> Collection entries

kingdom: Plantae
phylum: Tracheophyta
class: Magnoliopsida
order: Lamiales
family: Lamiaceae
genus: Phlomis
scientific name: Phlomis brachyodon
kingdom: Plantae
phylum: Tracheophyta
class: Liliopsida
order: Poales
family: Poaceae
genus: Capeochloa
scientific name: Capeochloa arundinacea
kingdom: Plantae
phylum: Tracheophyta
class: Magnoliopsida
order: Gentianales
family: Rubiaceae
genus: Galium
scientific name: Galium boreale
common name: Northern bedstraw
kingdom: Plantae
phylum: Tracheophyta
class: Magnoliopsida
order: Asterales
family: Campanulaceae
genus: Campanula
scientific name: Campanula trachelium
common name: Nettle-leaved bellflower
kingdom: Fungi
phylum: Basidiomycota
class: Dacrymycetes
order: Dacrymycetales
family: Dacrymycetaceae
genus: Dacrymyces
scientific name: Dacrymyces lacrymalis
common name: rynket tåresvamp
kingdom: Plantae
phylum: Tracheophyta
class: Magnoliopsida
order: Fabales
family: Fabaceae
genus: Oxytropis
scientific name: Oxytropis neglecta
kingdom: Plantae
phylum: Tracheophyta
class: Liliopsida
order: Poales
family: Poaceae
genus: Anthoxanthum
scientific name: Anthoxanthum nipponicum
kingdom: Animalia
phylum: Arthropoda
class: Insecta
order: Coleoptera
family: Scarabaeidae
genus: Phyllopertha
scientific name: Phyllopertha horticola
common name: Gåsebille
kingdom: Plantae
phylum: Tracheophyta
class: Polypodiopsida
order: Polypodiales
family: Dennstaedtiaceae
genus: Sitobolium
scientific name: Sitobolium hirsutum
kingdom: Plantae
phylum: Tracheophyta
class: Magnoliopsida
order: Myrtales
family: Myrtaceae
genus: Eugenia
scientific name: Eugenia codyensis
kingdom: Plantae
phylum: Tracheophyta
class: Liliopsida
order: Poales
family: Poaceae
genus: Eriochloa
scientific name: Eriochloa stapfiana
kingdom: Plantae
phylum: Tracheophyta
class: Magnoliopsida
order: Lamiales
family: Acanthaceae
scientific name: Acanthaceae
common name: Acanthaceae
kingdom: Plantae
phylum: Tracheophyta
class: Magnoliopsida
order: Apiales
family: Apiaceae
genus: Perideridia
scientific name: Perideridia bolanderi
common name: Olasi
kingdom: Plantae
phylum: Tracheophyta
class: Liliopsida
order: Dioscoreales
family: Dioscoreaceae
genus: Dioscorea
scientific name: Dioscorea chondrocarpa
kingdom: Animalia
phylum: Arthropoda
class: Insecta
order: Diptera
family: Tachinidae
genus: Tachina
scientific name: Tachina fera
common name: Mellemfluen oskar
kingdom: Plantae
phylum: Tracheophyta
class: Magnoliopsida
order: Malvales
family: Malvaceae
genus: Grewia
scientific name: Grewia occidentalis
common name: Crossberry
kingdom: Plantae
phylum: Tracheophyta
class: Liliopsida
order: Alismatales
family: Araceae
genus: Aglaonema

> Exercise goal
Print every line of the rows above with no changes.

> Answer for this exercise
kingdom: Plantae
phylum: Tracheophyta
class: Magnoliopsida
order: Lamiales
family: Lamiaceae
genus: Phlomis
scientific name: Phlomis brachyodon
kingdom: Plantae
phylum: Tracheophyta
class: Liliopsida
order: Poales
family: Poaceae
genus: Capeochloa
scientific name: Capeochloa arundinacea
kingdom: Plantae
phylum: Tracheophyta
class: Magnoliopsida
order: Gentianales
family: Rubiaceae
genus: Galium
scientific name: Galium boreale
common name: Northern bedstraw
kingdom: Plantae
phylum: Tracheophyta
class: Magnoliopsida
order: Asterales
family: Campanulaceae
genus: Campanula
scientific name: Campanula trachelium
common name: Nettle-leaved bellflower
kingdom: Fungi
phylum: Basidiomycota
class: Dacrymycetes
order: Dacrymycetales
family: Dacrymycetaceae
genus: Dacrymyces
scientific name: Dacrymyces lacrymalis
common name: rynket tåresvamp
kingdom: Plantae
phylum: Tracheophyta
class: Magnoliopsida
order: Fabales
family: Fabaceae
genus: Oxytropis
scientific name: Oxytropis neglecta
kingdom: Plantae
phylum: Tracheophyta
class: Liliopsida
order: Poales
family: Poaceae
genus: Anthoxanthum
scientific name: Anthoxanthum nipponicum
kingdom: Animalia
phylum: Arthropoda
class: Insecta
order: Coleoptera
family: Scarabaeidae
genus: Phyllopertha
scientific name: Phyllopertha horticola
common name: Gåsebille
kingdom: Plantae
phylum: Tracheophyta
class: Polypodiopsida
order: Polypodiales
family: Dennstaedtiaceae
genus: Sitobolium
scientific name: Sitobolium hirsutum
kingdom: Plantae
phylum: Tracheophyta
class: Magnoliopsida
order: Myrtales
family: Myrtaceae
genus: Eugenia
scientific name: Eugenia codyensis
kingdom: Plantae
phylum: Tracheophyta
class: Liliopsida
order: Poales
family: Poaceae
genus: Eriochloa
scientific name: Eriochloa stapfiana
kingdom: Plantae
phylum: Tracheophyta
class: Magnoliopsida
order: Lamiales
family: Acanthaceae
scientific name: Acanthaceae
common name: Acanthaceae
kingdom: Plantae
phylum: Tracheophyta
class: Magnoliopsida
order: Apiales
family: Apiaceae
genus: Perideridia
scientific name: Perideridia bolanderi
common name: Olasi
kingdom: Plantae
phylum: Tracheophyta
class: Liliopsida
order: Dioscoreales
family: Dioscoreaceae
genus: Dioscorea
scientific name: Dioscorea chondrocarpa
kingdom: Animalia
phylum: Arthropoda
class: Insecta
order: Diptera
family: Tachinidae
genus: Tachina
scientific name: Tachina fera
common name: Mellemfluen oskar
kingdom: Plantae
phylum: Tracheophyta
class: Magnoliopsida
order: Malvales
family: Malvaceae
genus: Grewia
scientific name: Grewia occidentalis
common name: Crossberry
kingdom: Plantae
phylum: Tracheophyta
class: Liliopsida
order: Alismatales
family: Araceae
genus: Aglaonema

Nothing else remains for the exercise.